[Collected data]
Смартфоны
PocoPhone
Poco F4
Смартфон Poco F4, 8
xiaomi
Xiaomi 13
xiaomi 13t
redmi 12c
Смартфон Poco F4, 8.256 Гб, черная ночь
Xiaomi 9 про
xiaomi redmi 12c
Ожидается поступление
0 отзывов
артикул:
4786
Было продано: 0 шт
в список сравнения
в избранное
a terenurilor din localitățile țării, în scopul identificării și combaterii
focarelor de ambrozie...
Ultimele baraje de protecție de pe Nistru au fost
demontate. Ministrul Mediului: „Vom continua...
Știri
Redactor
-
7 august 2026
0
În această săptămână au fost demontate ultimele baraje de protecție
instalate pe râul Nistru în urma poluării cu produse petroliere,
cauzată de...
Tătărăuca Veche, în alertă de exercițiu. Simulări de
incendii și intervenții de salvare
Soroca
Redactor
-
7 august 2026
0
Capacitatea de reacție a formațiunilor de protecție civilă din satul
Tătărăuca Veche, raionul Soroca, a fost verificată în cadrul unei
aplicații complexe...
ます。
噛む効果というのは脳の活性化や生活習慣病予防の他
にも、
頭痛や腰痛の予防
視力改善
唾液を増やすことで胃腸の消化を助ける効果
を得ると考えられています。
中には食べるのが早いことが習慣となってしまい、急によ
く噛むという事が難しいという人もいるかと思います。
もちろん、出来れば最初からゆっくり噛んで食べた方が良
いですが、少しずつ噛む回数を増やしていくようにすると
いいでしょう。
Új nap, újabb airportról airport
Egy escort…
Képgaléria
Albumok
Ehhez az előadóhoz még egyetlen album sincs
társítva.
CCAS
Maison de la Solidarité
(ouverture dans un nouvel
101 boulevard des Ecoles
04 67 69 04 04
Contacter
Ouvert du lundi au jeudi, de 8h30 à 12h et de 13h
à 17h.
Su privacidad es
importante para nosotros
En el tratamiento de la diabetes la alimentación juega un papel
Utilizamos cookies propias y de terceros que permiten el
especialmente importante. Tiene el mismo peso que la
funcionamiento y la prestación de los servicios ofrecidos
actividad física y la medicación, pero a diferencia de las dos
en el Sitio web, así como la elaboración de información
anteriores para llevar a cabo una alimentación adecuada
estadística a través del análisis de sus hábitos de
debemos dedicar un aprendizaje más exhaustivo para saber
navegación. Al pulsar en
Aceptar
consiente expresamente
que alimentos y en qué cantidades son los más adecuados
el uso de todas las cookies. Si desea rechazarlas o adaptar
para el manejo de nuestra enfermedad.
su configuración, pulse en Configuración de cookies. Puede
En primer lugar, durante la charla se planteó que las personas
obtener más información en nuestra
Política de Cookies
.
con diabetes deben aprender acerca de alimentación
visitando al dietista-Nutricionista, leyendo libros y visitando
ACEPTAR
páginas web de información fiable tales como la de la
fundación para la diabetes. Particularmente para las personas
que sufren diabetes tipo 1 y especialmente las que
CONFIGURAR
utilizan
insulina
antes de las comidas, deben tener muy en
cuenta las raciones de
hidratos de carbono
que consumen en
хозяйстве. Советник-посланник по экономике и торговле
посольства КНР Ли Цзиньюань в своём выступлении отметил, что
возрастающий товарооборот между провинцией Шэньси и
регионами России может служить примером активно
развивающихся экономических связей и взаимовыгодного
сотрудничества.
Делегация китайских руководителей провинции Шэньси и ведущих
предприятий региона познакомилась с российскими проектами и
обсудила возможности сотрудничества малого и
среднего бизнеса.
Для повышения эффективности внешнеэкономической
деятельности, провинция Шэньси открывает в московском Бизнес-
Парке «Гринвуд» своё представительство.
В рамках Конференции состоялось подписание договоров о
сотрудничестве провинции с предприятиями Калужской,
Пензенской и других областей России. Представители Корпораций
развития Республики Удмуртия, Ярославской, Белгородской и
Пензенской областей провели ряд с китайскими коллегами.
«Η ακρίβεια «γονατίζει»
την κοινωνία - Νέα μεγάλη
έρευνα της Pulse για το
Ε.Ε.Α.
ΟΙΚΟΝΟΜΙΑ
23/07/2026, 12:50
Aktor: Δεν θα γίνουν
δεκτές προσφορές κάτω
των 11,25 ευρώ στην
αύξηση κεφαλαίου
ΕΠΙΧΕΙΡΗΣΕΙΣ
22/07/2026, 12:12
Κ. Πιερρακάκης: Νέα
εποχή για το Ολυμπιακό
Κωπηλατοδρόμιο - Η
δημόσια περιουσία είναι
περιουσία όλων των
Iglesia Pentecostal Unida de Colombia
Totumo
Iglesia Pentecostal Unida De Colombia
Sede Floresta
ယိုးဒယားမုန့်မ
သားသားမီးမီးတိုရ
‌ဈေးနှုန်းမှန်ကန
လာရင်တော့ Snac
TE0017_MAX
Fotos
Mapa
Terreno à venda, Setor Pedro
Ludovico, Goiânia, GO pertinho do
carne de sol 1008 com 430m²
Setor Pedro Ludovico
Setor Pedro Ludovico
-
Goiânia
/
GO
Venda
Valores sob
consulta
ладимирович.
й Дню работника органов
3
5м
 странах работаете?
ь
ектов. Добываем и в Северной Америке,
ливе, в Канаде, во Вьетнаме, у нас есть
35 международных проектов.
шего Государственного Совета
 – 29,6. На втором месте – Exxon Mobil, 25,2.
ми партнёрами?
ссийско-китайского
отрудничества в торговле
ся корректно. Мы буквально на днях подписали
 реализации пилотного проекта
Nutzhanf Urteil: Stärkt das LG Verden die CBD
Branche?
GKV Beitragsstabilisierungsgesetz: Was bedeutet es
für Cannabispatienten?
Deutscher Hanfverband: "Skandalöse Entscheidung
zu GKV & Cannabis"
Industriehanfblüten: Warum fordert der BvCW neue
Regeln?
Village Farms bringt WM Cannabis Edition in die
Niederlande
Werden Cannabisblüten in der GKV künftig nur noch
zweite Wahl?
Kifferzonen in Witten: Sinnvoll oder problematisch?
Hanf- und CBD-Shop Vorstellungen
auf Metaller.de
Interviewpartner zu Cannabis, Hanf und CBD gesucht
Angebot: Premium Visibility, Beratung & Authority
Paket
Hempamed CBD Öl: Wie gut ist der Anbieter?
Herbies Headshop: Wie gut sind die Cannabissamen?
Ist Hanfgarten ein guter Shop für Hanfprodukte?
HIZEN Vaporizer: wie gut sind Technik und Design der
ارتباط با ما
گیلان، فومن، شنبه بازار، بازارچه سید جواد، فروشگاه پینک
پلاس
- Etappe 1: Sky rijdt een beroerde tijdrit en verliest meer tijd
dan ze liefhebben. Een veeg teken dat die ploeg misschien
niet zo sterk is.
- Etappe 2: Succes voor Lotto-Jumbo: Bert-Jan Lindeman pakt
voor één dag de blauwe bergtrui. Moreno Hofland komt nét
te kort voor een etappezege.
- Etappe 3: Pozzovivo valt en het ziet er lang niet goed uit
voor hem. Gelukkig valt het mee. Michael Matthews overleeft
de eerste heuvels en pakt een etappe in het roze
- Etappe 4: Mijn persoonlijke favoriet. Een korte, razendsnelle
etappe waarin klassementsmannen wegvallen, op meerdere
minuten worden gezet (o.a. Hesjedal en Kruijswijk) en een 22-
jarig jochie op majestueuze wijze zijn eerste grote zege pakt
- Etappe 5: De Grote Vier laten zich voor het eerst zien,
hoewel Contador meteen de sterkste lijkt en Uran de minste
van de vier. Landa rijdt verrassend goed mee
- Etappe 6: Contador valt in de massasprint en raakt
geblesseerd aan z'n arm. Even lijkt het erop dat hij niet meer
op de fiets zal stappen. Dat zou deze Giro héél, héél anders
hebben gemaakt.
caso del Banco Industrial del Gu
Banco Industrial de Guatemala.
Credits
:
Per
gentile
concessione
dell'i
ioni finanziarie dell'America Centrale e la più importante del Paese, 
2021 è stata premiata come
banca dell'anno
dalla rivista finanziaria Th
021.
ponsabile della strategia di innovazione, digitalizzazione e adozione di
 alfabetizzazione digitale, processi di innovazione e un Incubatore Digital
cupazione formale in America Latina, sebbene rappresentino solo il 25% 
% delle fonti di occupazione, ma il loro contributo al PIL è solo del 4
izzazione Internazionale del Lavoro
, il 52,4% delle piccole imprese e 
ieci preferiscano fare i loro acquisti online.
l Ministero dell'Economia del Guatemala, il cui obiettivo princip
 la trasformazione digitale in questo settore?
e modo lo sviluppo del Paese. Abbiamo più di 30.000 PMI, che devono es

**Exercise aim**: Put the lines above into a JSON list of strings with one string per line and no blank lines, starting at the first line and ending at the line that contains "cauzată de...".

**Exercise result**:
[
  "Смартфоны",
  "PocoPhone",
  "Poco F4",
  "Смартфон Poco F4, 8",
  "xiaomi",
  "Xiaomi 13",
  "xiaomi 13t",
  "redmi 12c",
  "Смартфон Poco F4, 8.256 Гб, черная ночь",
  "Xiaomi 9 про",
  "xiaomi redmi 12c",
  "Ожидается поступление",
  "0 отзывов",
  "артикул:",
  "4786",
  "Было продано: 0 шт",
  "в список сравнения",
  "в избранное",
  "a terenurilor din localitățile țării, în scopul identificării și combaterii",
  "focarelor de ambrozie...",
  "Ultimele baraje de protecție de pe Nistru au fost",
  "demontate. Ministrul Mediului: „Vom continua...",
  "Știri",
  "Redactor",
  "-",
  "7 august 2026",
  "0",
  "În această săptămână au fost demontate ultimele baraje de protecție",
  "instalate pe râul Nistru în urma poluării cu produse petroliere,",
  "cauzată de..."
]